> **Document extract**:
START
Obama Thanks His Friends: Government Spending and Union Support
Written by Richard M. Ebeling
Monday, 08 June 2009 00:00
The Obama Administration has said it places a high priority on spending Federal stimulus money to maintain or create jobs in the economy, including in the auto industry. A major reason behind this push is payback for the financial support American labor unions have given to the Democratic Party over the last two decades.

Since 1990, labor unions have contributed over $667 million in election campaigns in the United States, of which $614 million or 92 percent went to support Democratic candidates. In 2008, unions spent $74.5 million in campaign contributions, with $68.3 million going to the Democratic Party. Already, unions have contributed $6.5 million to the 2010 elections, and $6 million has gone to Democrats, according to the Center for Responsive Politics in Washington, D.C.

In the $787 billion stimulus spending bill passed in February, $90 billion has been earmarked to help cover the tax shortfalls in state and local government budgets due to the economic recession. Most of this money will be used to maintain or increase jobs at these levels of government, since those in political office are apparently unwilling to reduce expenditures and cut public payrolls in the face of decreased tax revenues.
END
> **Given problem**:
Copy the passage of the article above on union support and stimulus spending word for word, from "Obama Thanks His" to "last two decades.".

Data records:
START
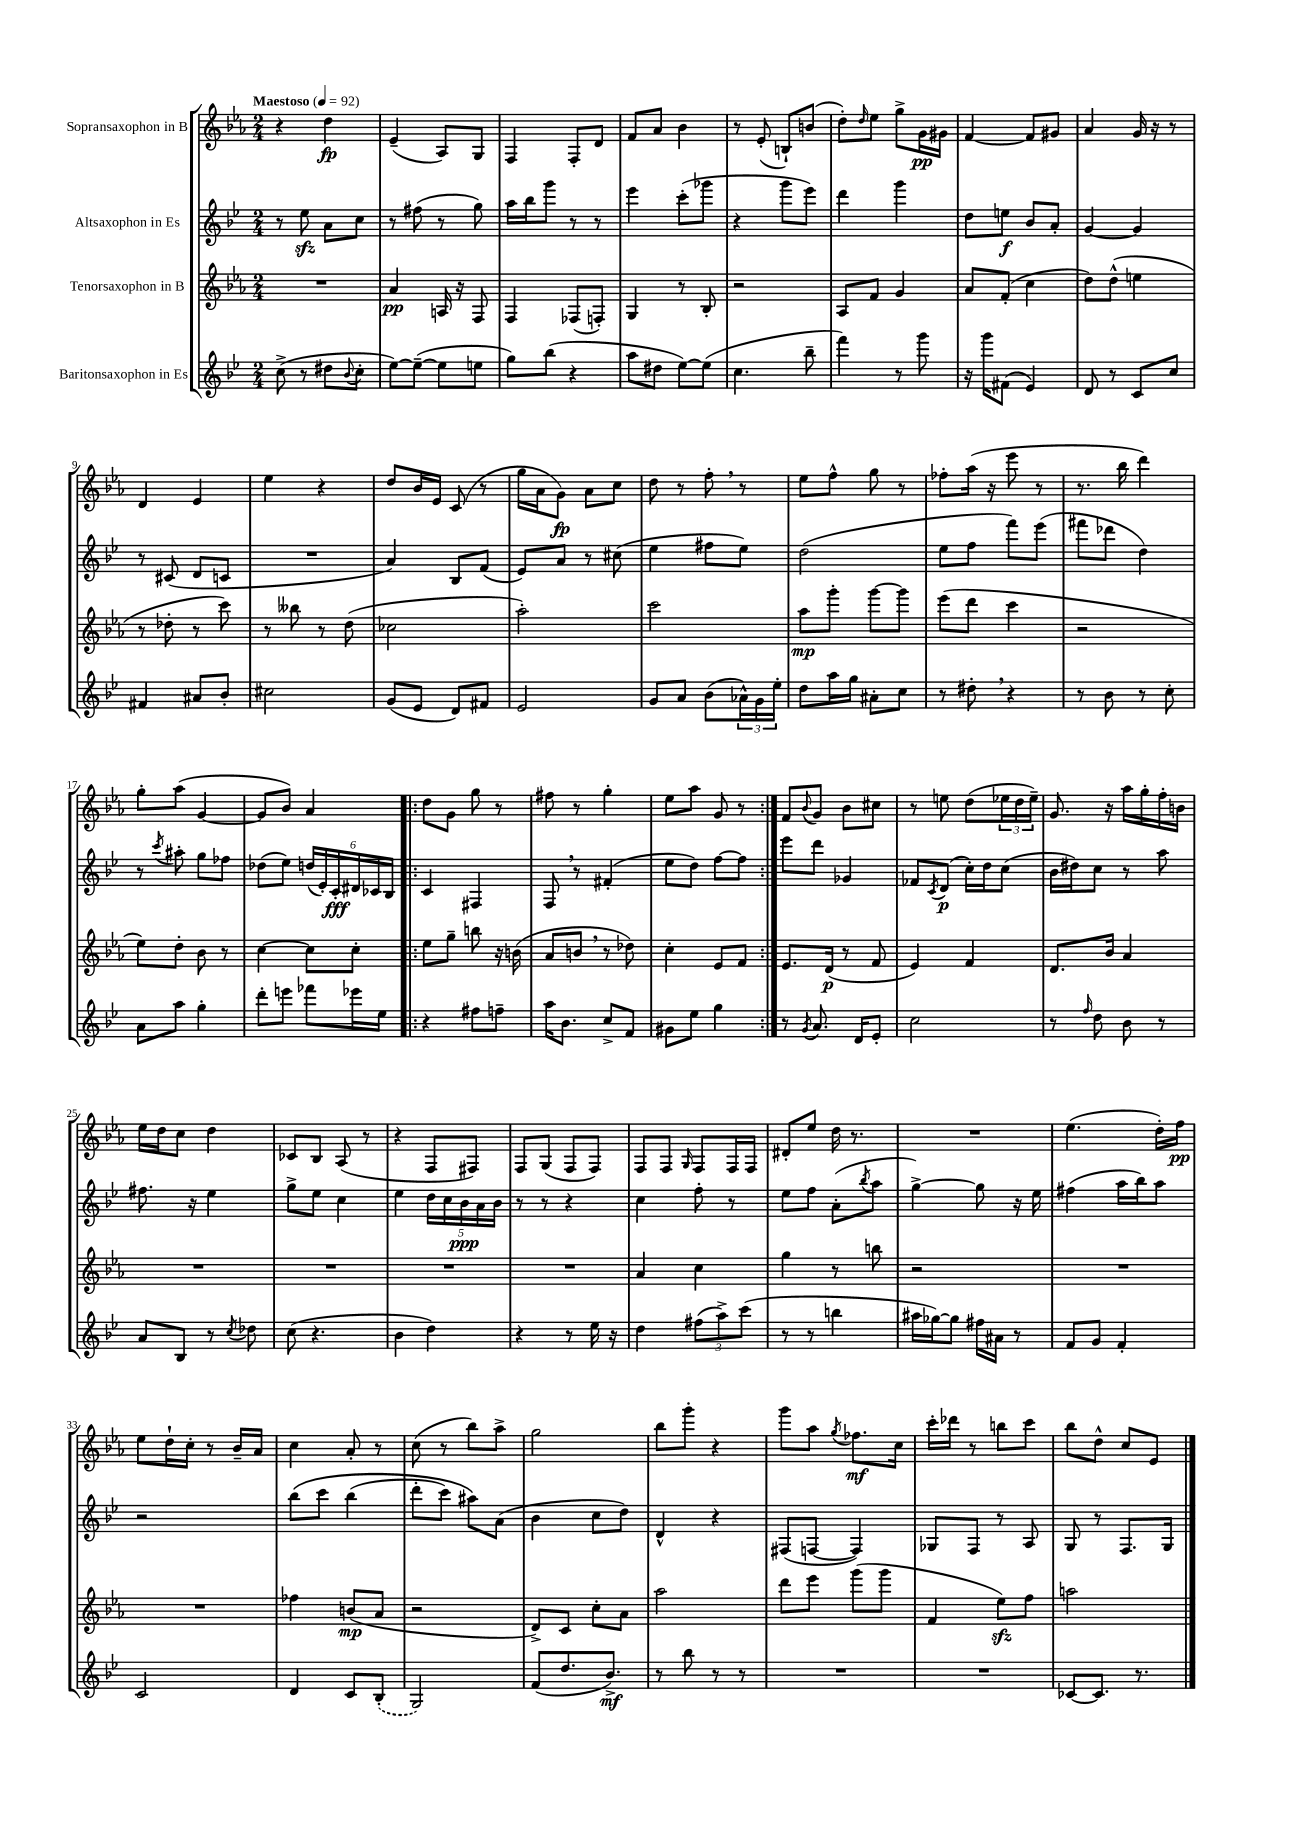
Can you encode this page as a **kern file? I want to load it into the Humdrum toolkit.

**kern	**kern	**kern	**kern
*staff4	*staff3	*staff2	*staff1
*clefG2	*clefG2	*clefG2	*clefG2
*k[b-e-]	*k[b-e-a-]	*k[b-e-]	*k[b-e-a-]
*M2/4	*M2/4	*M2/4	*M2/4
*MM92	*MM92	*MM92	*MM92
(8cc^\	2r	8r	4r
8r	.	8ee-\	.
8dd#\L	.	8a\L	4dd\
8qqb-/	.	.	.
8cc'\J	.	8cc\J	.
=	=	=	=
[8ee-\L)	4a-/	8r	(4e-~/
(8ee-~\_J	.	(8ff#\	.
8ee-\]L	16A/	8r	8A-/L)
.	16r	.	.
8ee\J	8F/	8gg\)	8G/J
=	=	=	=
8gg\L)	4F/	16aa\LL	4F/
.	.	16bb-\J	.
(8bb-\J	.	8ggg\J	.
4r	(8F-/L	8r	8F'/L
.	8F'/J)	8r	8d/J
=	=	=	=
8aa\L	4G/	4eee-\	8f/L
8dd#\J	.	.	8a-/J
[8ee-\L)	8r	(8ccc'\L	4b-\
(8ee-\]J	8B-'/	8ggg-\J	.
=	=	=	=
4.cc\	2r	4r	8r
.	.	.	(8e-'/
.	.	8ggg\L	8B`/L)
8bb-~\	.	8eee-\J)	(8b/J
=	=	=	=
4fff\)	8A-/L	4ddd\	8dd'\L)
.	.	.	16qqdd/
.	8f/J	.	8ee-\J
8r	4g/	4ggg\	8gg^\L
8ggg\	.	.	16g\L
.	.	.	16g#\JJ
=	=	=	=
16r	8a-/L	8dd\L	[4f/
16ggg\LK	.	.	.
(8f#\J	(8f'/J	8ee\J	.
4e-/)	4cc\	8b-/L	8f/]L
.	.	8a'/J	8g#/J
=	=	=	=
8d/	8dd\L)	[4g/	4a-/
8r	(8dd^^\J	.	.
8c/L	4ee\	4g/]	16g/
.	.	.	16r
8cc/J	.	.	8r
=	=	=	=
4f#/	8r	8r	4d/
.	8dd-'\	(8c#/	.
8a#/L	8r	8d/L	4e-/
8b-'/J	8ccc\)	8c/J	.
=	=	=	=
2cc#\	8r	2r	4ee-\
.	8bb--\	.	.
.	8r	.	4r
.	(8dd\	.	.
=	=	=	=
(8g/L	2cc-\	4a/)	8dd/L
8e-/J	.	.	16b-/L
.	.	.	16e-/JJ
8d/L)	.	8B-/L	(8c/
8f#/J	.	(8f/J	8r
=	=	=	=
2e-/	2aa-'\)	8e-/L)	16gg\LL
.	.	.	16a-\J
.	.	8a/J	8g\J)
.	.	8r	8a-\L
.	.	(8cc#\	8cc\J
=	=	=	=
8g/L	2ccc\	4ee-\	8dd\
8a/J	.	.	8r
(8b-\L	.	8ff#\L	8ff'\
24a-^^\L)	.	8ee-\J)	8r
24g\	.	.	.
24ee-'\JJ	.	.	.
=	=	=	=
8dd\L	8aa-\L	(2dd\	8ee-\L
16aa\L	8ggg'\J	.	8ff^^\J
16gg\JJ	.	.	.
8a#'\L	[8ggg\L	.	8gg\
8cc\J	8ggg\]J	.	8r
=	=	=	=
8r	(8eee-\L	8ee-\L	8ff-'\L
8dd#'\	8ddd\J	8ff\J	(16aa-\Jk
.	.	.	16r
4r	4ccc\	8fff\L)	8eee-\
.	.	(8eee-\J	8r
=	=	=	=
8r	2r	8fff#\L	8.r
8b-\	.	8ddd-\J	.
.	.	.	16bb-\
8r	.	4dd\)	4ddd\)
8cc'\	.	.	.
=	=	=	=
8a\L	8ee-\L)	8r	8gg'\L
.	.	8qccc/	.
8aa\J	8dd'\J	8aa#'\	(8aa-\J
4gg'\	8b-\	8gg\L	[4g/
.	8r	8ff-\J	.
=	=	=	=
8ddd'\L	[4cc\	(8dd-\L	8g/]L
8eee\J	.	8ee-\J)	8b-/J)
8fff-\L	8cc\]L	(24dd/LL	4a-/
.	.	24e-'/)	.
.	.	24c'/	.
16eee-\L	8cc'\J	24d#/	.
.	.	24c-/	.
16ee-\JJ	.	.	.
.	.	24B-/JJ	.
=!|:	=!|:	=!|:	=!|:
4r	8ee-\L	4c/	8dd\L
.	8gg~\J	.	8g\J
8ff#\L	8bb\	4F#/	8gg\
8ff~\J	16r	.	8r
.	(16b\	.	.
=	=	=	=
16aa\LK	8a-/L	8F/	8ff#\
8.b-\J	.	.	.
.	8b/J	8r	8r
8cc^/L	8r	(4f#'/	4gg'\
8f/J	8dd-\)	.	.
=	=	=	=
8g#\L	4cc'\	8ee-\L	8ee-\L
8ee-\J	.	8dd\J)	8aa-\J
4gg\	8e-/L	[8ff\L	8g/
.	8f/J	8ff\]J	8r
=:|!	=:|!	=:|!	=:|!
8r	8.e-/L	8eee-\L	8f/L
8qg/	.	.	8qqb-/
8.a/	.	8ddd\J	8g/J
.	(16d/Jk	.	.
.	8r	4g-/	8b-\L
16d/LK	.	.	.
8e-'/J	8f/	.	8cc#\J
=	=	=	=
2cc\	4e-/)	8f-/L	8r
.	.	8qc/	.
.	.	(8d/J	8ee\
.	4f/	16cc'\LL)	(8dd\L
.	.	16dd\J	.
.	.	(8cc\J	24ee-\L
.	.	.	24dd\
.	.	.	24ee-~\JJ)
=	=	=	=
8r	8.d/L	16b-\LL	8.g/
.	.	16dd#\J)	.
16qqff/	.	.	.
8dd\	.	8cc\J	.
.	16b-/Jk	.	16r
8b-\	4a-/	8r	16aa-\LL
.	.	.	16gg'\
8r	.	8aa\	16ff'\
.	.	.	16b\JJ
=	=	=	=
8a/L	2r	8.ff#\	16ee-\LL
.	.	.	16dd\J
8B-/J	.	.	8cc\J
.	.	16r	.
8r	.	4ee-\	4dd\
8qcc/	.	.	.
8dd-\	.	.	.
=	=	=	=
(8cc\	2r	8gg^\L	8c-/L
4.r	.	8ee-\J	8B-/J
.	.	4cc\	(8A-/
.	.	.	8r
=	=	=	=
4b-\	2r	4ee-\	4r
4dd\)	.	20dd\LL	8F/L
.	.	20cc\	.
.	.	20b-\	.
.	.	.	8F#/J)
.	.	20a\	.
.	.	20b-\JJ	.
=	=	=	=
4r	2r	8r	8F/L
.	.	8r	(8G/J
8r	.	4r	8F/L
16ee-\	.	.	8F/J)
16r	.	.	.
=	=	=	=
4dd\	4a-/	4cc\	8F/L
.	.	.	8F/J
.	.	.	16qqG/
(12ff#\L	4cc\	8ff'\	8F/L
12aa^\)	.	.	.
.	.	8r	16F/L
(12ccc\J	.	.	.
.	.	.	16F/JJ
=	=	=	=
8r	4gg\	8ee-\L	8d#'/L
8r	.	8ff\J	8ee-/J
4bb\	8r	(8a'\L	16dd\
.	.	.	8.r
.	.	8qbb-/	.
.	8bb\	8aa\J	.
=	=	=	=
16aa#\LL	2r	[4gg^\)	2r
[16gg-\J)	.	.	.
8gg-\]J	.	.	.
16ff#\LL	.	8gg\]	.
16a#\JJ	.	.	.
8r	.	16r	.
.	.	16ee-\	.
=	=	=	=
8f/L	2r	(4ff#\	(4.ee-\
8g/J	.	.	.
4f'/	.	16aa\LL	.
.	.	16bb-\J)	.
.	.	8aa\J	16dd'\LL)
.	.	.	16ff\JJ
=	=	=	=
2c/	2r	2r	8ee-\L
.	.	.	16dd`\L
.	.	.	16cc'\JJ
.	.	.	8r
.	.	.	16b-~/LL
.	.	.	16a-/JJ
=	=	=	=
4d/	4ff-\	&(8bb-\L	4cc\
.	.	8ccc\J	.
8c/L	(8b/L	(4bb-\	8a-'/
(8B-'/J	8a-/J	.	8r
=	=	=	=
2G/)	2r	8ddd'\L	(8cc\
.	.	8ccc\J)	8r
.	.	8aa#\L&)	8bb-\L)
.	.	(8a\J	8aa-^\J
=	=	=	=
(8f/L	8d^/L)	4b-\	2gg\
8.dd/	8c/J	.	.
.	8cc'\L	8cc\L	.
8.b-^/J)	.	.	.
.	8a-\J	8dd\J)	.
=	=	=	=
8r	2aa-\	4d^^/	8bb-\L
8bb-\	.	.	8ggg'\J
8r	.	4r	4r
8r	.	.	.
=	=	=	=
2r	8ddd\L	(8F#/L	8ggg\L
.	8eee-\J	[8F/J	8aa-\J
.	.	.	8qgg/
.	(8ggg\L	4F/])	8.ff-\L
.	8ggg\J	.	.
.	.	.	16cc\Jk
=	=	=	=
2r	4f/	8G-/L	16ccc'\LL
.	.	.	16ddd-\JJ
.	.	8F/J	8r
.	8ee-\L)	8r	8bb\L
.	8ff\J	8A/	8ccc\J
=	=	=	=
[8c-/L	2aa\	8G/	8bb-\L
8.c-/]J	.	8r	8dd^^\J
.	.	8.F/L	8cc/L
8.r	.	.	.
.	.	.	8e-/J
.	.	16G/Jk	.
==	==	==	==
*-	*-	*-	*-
END
> **Full answer**:
Obama Thanks His Friends: Government Spending and Union Support
Written by Richard M. Ebeling
Monday, 08 June 2009 00:00
The Obama Administration has said it places a high priority on spending Federal stimulus money to maintain or create jobs in the economy, including in the auto industry. A major reason behind this push is payback for the financial support American labor unions have given to the Democratic Party over the last two decades.